Problem to work on - Please copy out the data below, from its first line through the line containing "crop: left 32.075%, top", including both of those lines.

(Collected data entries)

"""

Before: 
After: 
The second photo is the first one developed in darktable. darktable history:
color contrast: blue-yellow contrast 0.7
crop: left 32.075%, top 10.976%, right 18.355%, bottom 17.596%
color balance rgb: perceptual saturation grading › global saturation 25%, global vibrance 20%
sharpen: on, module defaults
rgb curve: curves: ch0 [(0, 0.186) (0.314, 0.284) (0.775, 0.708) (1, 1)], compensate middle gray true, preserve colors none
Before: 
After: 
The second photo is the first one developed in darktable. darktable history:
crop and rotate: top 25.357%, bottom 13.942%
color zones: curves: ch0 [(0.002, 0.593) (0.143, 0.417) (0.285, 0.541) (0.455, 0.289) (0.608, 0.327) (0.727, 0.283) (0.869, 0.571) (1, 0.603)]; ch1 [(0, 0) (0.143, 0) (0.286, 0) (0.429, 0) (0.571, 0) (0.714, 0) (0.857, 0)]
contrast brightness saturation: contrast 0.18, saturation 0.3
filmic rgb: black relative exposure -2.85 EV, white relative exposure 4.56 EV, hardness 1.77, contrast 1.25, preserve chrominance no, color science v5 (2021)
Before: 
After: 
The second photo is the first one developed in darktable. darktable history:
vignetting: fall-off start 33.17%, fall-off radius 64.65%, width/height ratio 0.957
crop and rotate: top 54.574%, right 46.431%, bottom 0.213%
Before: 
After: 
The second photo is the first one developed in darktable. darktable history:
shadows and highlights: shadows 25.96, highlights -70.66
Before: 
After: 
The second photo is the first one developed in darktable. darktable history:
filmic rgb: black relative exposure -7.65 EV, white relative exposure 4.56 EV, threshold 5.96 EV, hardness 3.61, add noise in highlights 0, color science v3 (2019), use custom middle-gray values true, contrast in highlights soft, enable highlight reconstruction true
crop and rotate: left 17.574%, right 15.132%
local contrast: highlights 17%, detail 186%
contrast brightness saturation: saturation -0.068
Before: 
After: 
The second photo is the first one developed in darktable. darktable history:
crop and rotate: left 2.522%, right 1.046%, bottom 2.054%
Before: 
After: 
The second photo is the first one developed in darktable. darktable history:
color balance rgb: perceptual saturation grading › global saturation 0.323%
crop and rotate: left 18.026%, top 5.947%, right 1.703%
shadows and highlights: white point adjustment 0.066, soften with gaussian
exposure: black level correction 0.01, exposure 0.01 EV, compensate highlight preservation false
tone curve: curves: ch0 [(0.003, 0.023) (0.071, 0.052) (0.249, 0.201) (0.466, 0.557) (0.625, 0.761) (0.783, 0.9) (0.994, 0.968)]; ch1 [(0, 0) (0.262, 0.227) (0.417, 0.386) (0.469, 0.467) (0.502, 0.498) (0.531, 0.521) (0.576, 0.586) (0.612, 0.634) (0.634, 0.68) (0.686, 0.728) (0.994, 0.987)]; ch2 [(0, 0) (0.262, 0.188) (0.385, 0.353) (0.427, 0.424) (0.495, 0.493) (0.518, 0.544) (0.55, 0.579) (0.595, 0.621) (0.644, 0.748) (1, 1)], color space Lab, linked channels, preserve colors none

"""

Correct response -
Before: 
After: 
The second photo is the first one developed in darktable. darktable history:
color contrast: blue-yellow contrast 0.7
crop: left 32.075%, top 10.976%, right 18.355%, bottom 17.596%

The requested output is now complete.